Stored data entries
Content starts

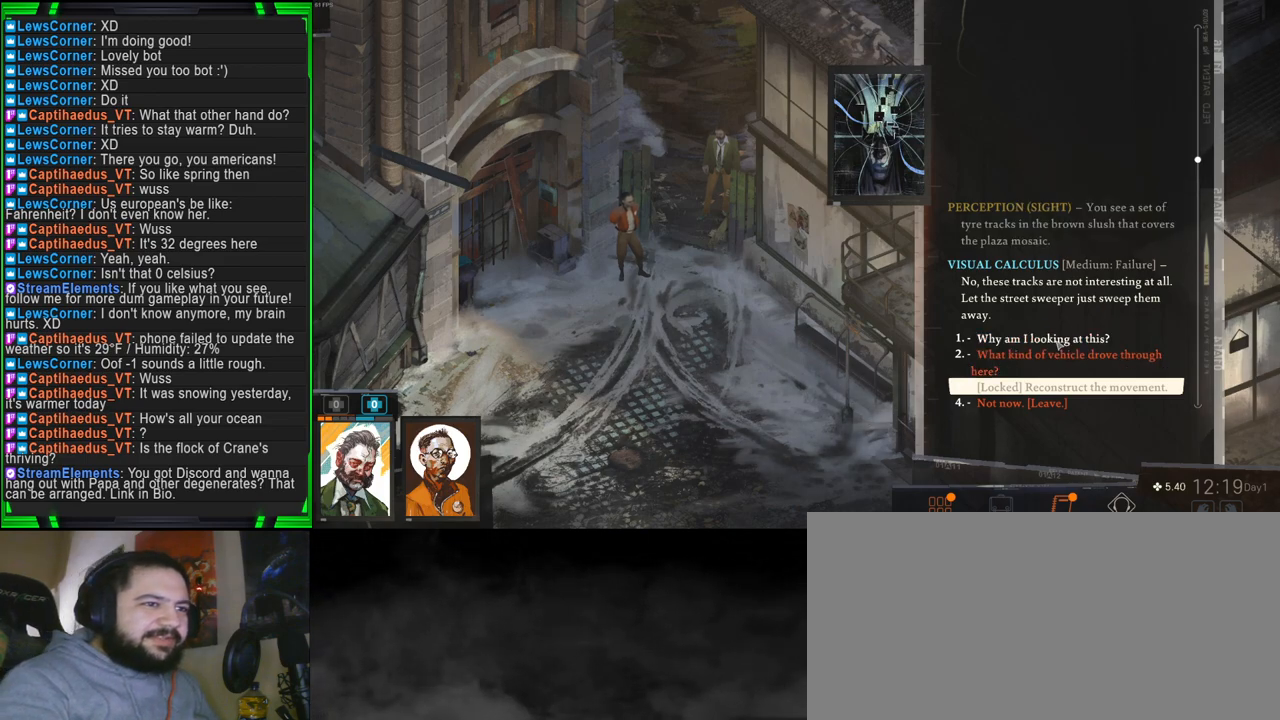
{"keys": [], "mouse": [], "events": []}
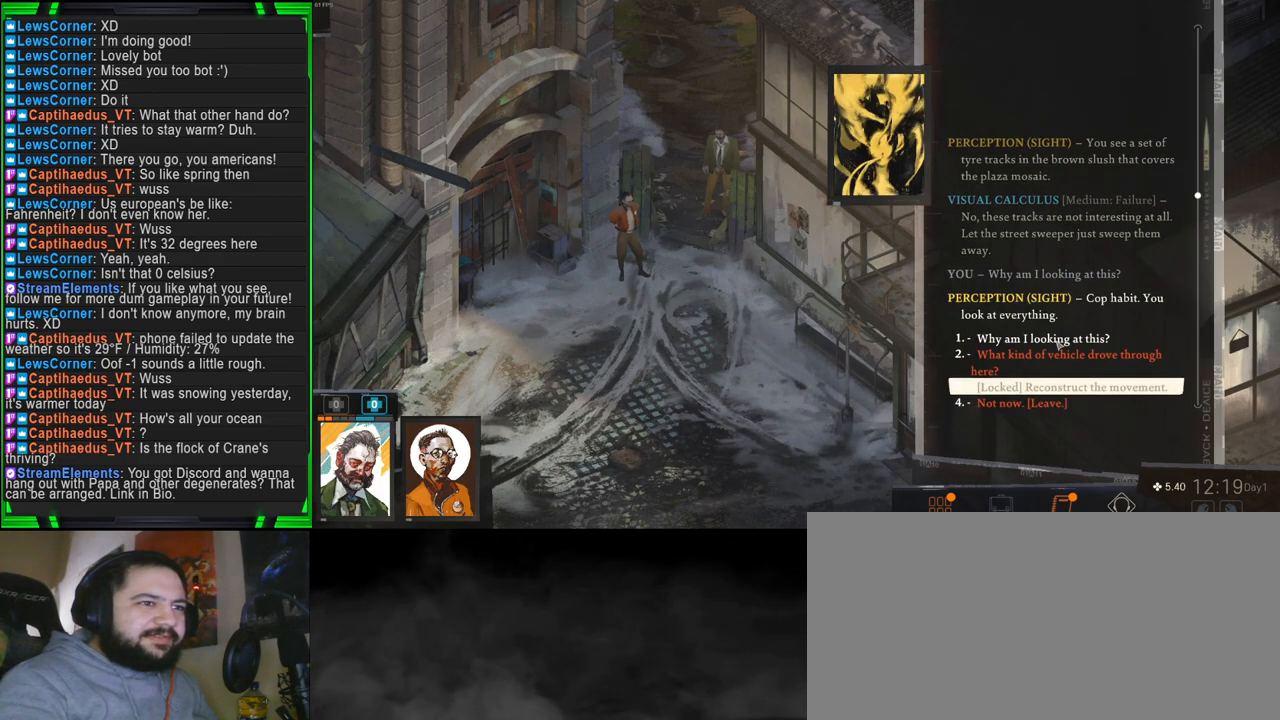
{"keys": [], "mouse": [], "events": []}
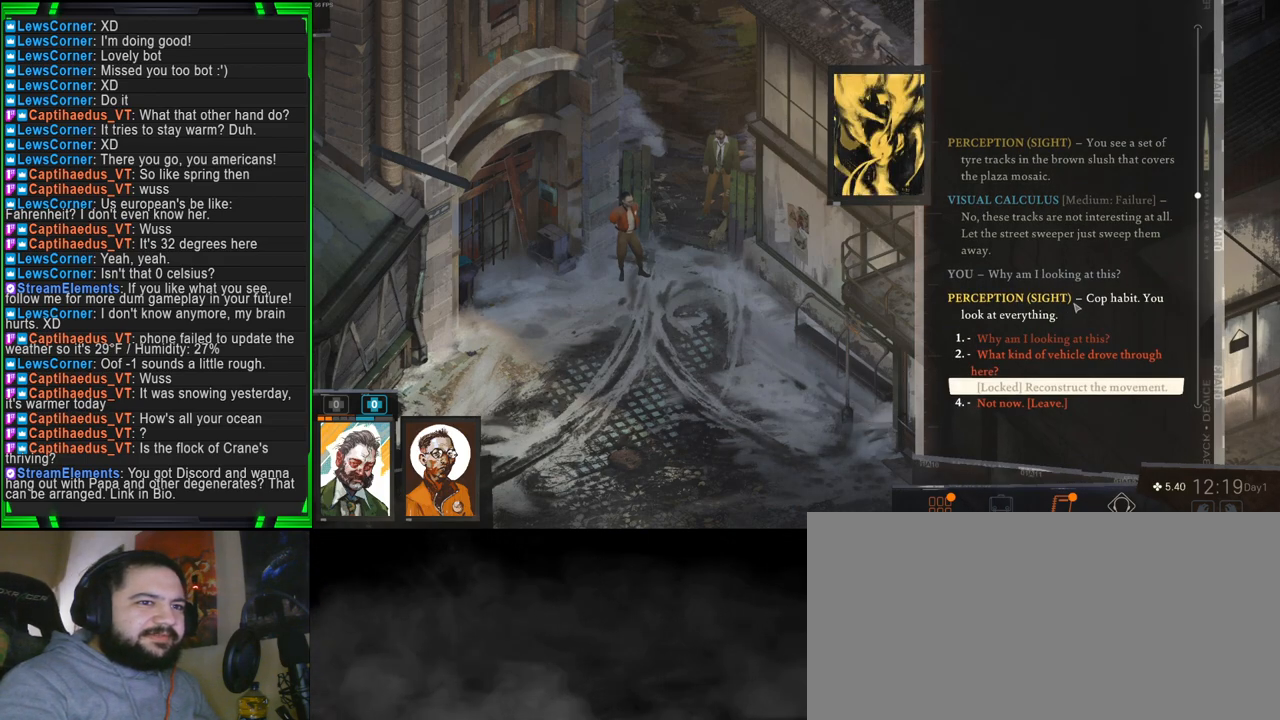
{"keys": [], "mouse": [], "events": []}
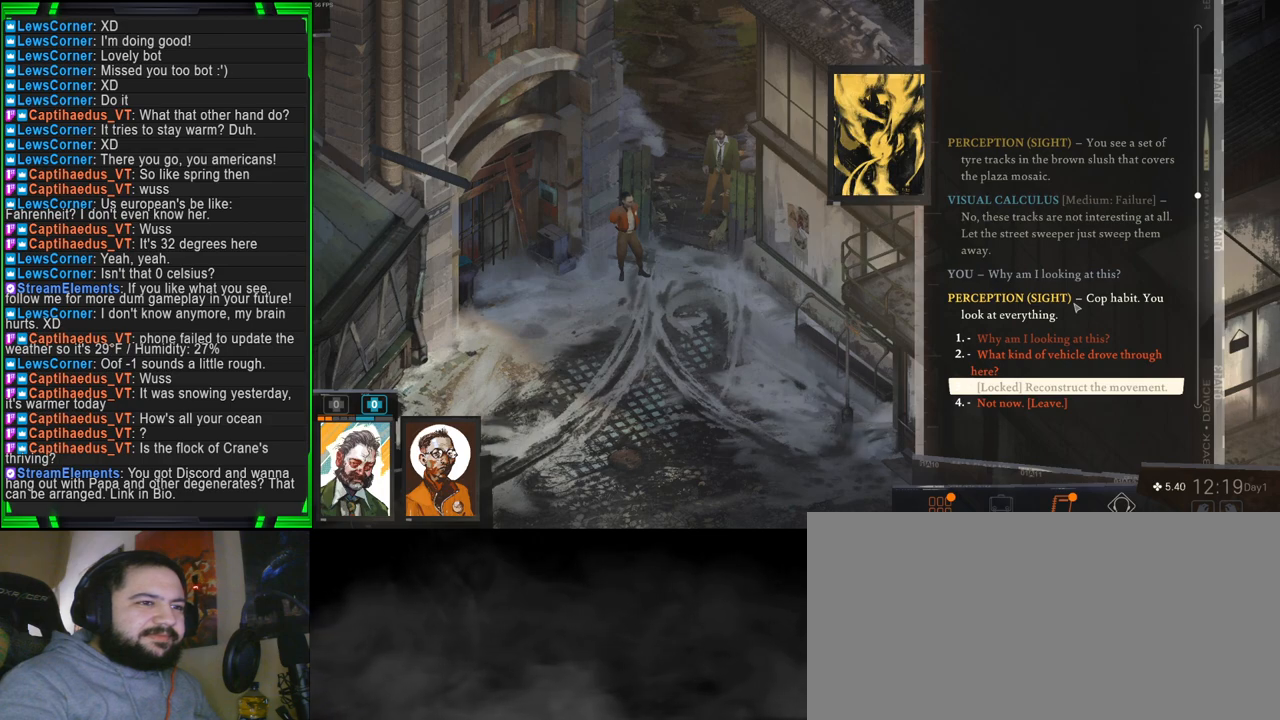
{"keys": [], "mouse": [], "events": []}
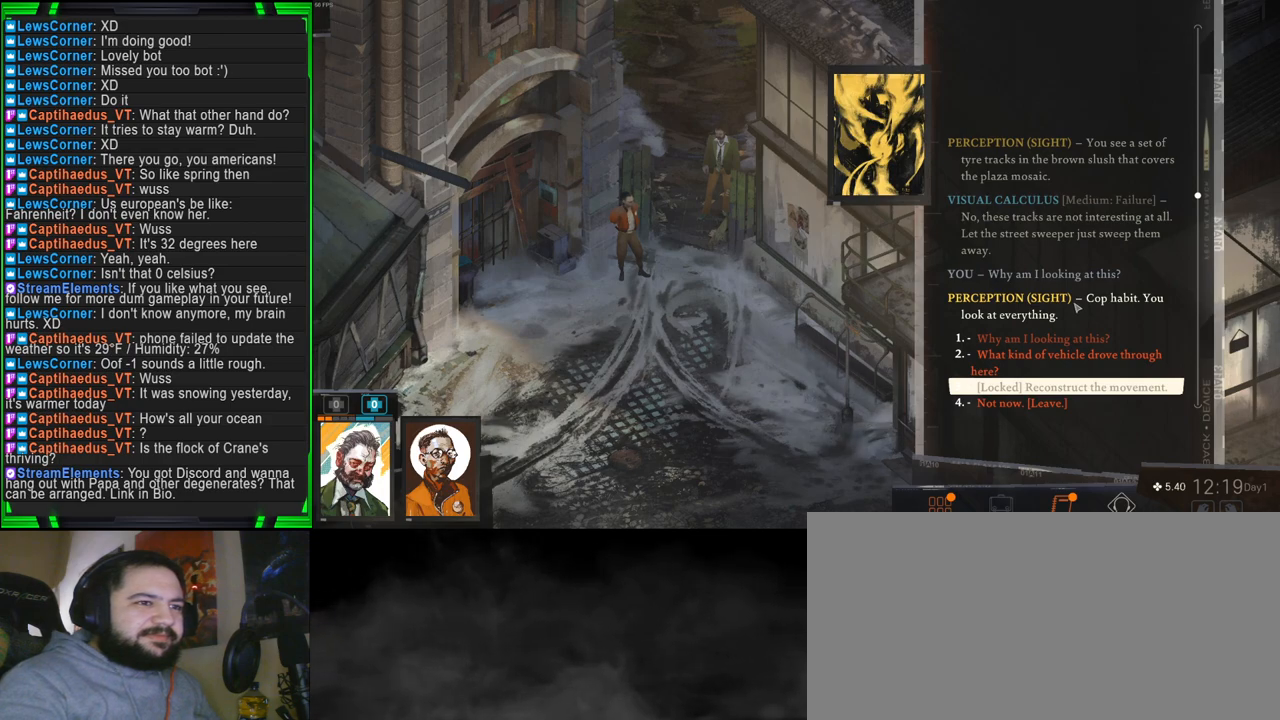
{"keys": [], "mouse": [], "events": []}
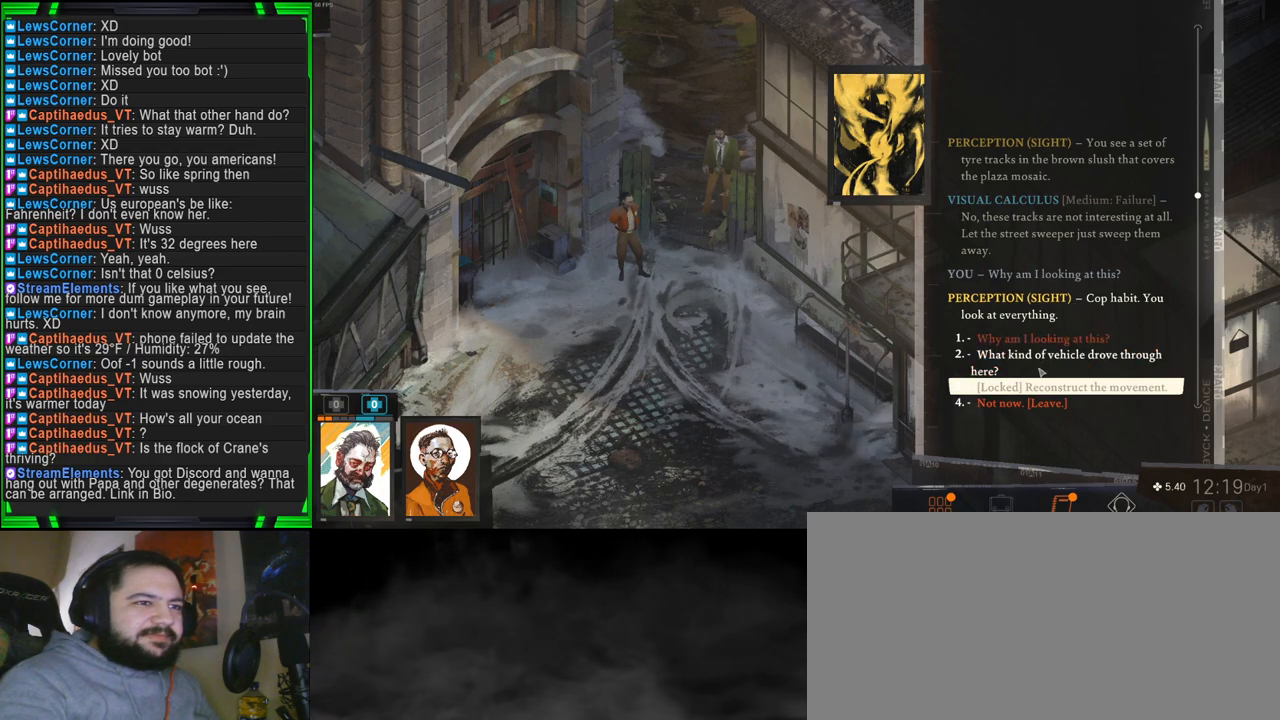
{"keys": [], "mouse": [], "events": []}
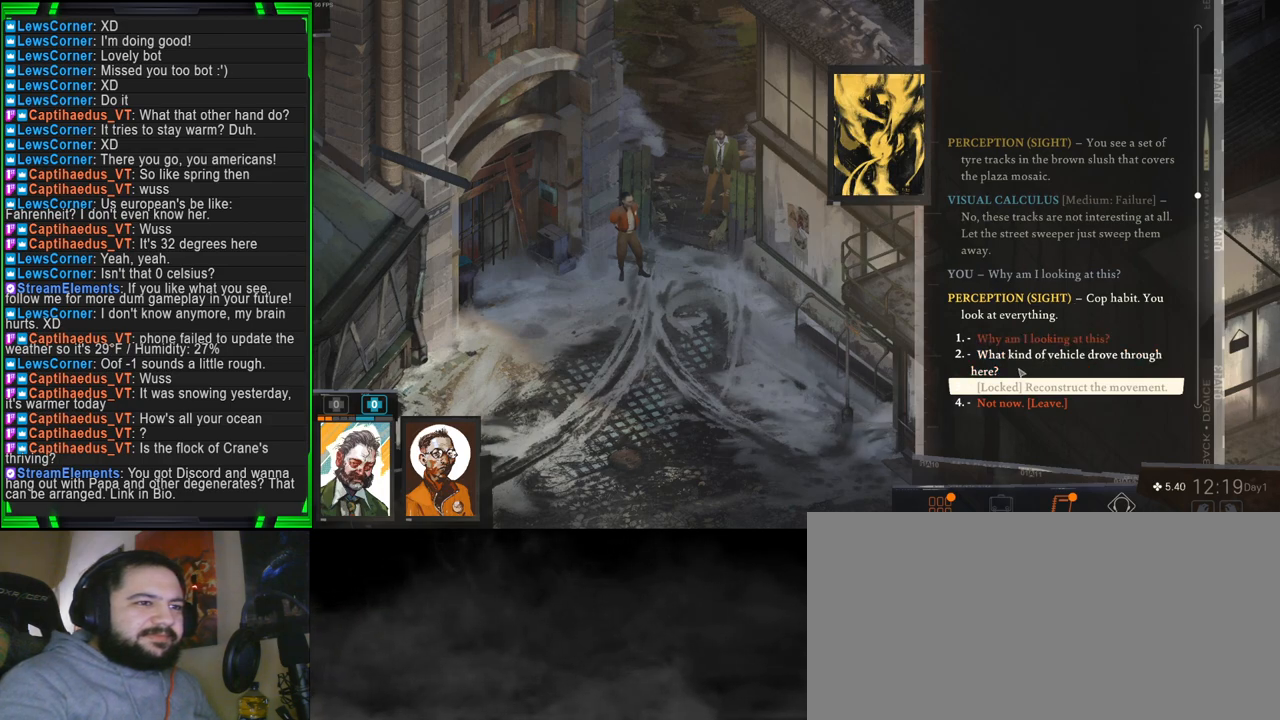
{"keys": [], "mouse": [], "events": []}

Content ends

## Assigned task
Full copy, no pictures: write out each line of the data exactly as it stands.

## Written solution
{"keys": [], "mouse": [], "events": []}
{"keys": [], "mouse": [], "events": []}
{"keys": [], "mouse": [], "events": []}
{"keys": [], "mouse": [], "events": []}
{"keys": [], "mouse": [], "events": []}
{"keys": [], "mouse": [], "events": []}
{"keys": [], "mouse": [], "events": []}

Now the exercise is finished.